Ainsi le résultat de l’action est toujours incertain. Agir est toujours une spéculation. Cela vaut non seulement pour ce qui concerne une économie de marché, mais tout autant pour Robinson Crusoé l’imaginaire acteur isolé, et dans les conditions d’une économie socialiste. Dans la construction imaginaire d’un système en régime constant, personne n’est entrepreneur ni spéculateur. Dans toute économie vivante et réelle, tout acteur est toujours un entrepreneur et un spéculateur ; les personnes à charge des acteurs — les membres mineurs de la famille dans la société de marché, et les masses dans une société socialiste — sont affectées par le résultat de la spéculation des acteurs, bien qu’elle ne soient elles-mêmes ni acteurs ni spéculateurs. »
 
Mises, L’action humaine

 

Observer, s’inspirer des créations précédentes, rassembler des éléments existant que personne n’avait eu l’idée de rassembler auparavant, s’appuyer sur son intuition pour créer des idées ou des objets nouveaux, échouer 100 fois, tenter 101 fois sont des activités que partagent l’artiste, l’inventeur ou l’entrepreneur.

Malheureusement des trois, il y a en a un qui n’a pas de chance sur la manière dont les théoriciens de son activité appréhendent son travail.

Même après 6 rails de coke, il n’y a pas un critique de cinéma qui parlerait des films sans parler des cinéastes. Les films ne sont pas une masse indistincte qui tombe du ciel sans volonté humaine pour les concevoir.
Beaucoup d’économistes font ça à leurs artistes.

Même après 8 cocktails champagne-vodka, il n’y a pas une chroniqueuse de mode qui prédirait la forme des chaussures dans cinq ans.
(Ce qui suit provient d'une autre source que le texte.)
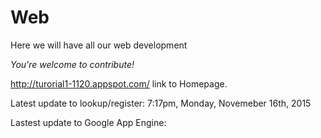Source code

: # Web

Here we will have all our web development

*You're welcome to contribute!*

http://turorial1-1120.appspot.com/ link to Homepage.

Latest update to lookup/register: 7:17pm, Monday, Novemeber 16th, 2015  

Lastest update to Google App Engine:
La mode est incertaine parce que c’est justement le métier des créateurs de mode d’imaginer des nouvelles tendances.
Beaucoup d’économistes font ça à leurs artistes.
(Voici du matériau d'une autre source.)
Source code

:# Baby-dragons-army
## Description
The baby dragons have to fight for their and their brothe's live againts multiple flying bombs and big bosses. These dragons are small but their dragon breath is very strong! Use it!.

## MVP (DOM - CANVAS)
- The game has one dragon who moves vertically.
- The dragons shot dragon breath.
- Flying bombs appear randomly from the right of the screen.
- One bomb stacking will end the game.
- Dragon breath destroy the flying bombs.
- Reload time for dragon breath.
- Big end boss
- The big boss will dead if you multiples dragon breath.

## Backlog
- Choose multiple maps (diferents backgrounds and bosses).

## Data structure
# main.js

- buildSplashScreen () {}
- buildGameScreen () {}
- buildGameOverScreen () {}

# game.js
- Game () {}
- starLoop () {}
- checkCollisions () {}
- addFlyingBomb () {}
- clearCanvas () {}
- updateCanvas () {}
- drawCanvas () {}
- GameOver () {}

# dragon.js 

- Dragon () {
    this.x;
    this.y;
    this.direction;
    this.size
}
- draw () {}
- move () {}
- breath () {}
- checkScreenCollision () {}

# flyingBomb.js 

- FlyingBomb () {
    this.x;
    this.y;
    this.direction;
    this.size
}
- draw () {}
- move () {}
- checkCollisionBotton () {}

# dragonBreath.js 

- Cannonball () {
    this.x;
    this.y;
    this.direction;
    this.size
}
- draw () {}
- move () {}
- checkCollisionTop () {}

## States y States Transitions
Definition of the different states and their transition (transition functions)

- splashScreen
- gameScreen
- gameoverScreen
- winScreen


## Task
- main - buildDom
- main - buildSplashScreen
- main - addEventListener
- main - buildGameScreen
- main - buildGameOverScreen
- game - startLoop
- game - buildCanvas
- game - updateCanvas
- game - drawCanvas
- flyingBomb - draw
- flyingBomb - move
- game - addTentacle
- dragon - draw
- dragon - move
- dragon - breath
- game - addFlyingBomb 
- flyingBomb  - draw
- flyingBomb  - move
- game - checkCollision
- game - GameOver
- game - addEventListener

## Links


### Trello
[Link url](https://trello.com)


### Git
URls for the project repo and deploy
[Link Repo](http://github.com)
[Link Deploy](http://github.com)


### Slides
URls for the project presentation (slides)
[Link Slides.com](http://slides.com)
Même après 10 gobelets de café sans sucre, il n’y a pas un historien de l’art qui expliquerait que la peinture est univers clos, stable, à périmètre constant. Botticelli a inventé une vision que n’avait pas Giotto qui lui-même a créé une technique que n’avait etc..
Beaucoup d’économistes font ça à leurs artistes.

Même après 12 pilules d’antidépresseur, il n’y a pas un critique littéraire qui prétendrait juger de la santé ‘littéraire’ d’un pays en aggregeant des données dont le seul mérite est d’être mesurable (le nombre de voyelles, de pages, les kg de chaque roman). Beaucoup d’économistes font ça à leurs artistes.

Même après 14 buvards de LSD, il n’y a pas un groupie de musique planante qui tenterait de définir son trip en faisant des dérivées secondes sur les variations du volume sonore. Pink Floyd ouvre des nouveaux horizons cosmiques multicolores (multicolores comme les éléphants nains qui volent dans la véranda lorsque les deux lunes vertes font une éclipse totale de supernova)  qui ne sont pas modélisables par des équations mathématiques.
Beaucoup d’économistes font ça à leurs artistes.

Les entrepreneurs ont beaucoup moins de chance que les artistes ou les inventeurs. Beaucoup de théoriciens de leur activité,  même sans avoir bu un verre d’eau minérale, peuvent bâtir d’immenses constructions pour modéliser l’activité économique en zappant complètement l’importance des initiatives individuelles et imprévisibles.

En zappant le coeur de la spécificité de l’économie comme de l’art ou de la science : l’action humaine.